The Edmonton Police Service stands alone among the province's three largest police forces with its decision to withhold the identities of homicide victims.
The practice began in January 2017 and is in sharp contrast to the approach used by the RCMP and the Calgary Police Service.
Edmonton police have refused to release victims' names in eight of this year's 17 homicides (a 47-per-cent withholding rate). Alberta RCMP have held back the victims' names in two of its 14 homicide files (14 per cent).
There have been four homicides in Calgary so far this year. The Calgary Police Service has identified all of the victims.
"Our policy has always been with homicides, because there is such compelling public interest, that we do release the name," said CPS spokesperson Emma Poole.
"I've been here for over 10 years and there's been very few, if any, that I can recall where we haven't."
Poole said homicide investigators sometimes take identification a step further.
"Sometimes we actually seek permission from the family to put out a photo because we know that putting a face and a name to a tragedy or to a homicide will often compel people to come forward with information," she said.
'It's a question of public trust'
University of Alberta law professor Steven Penney is baffled by the new EPS approach.
"We have a very long and robust tradition of open access, transparency and accountability when it comes to the criminal justice system in Canada," Penney said. "This is really a move away against that."
Edmonton police Chief Rod Knecht said sometimes police hold back the victim's name at the family's request.
Penney said he understands the rationale but called it a short-term and narrow approach. He urged Edmonton police to look at the bigger picture and the public's right to know.
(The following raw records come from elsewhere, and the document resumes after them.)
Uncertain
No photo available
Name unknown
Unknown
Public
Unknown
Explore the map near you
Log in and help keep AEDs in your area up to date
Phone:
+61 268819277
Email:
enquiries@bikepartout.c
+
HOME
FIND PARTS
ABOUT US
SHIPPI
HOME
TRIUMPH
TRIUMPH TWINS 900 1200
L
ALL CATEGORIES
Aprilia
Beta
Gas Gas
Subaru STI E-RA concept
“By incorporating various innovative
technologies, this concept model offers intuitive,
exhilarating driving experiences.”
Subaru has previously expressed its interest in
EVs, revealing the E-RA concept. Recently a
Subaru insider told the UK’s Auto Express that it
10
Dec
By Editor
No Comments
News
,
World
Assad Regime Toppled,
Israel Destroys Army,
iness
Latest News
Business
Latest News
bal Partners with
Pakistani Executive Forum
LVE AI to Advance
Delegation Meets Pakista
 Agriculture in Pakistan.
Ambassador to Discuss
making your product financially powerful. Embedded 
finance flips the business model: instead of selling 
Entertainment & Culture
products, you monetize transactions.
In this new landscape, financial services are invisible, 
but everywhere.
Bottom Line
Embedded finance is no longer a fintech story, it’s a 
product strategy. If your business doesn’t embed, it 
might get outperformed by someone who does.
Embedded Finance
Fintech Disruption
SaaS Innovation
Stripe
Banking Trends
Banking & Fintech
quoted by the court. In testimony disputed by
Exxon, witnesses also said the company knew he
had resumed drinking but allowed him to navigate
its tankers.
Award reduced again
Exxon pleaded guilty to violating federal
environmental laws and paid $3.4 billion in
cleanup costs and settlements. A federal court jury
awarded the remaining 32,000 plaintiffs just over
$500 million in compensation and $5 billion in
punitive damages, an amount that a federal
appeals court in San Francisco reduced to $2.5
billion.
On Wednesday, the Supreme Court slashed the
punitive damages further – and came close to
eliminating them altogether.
"This isn't just sensationalism or the media attempting to sell stories," he said. "It's a question of public trust, accountability and transparency. To have one body within the province deciding whether or not it's in the public interest to release a name I think goes against those principles of transparency and accountability."
The law professor thinks EPS has misinterpreted privacy legislation.
"In my view the act clearly authorizes and permits the disclosure of this information," Penney said.
"Either because it's already publicly available in court documents or because it's in the public interest for the community to know when there has been a homicide and who was involved in that homicide."
Poole said she consulted the CPS's freedom of information and privacy lawyer about this issue given the headlines being generated in Edmonton about naming homicide victims.
"He came back saying there is a compelling public interest in homicide cases. And unless there's a particular circumstance that would override that, our practice is appropriate," she said.
"So as far as I'm concerned, we don't have any plans to change that in the near future."
Police Commission to ask EPS about new policy
The news stories have also attracted the attention of Edmonton Police Commission chair Cathy Palmer.
She said the topic will be on the agenda at an upcoming closed-door professional standards committee meeting.
"We'll discuss it at committee and it most likely will come back as a topic for information for the commission as a whole in May," Palmer said.
Palmer called it a "complex issue."
"We trust the police," she said. "But we are also mindful of the public's balance with the need to know and a victim's right to privacy."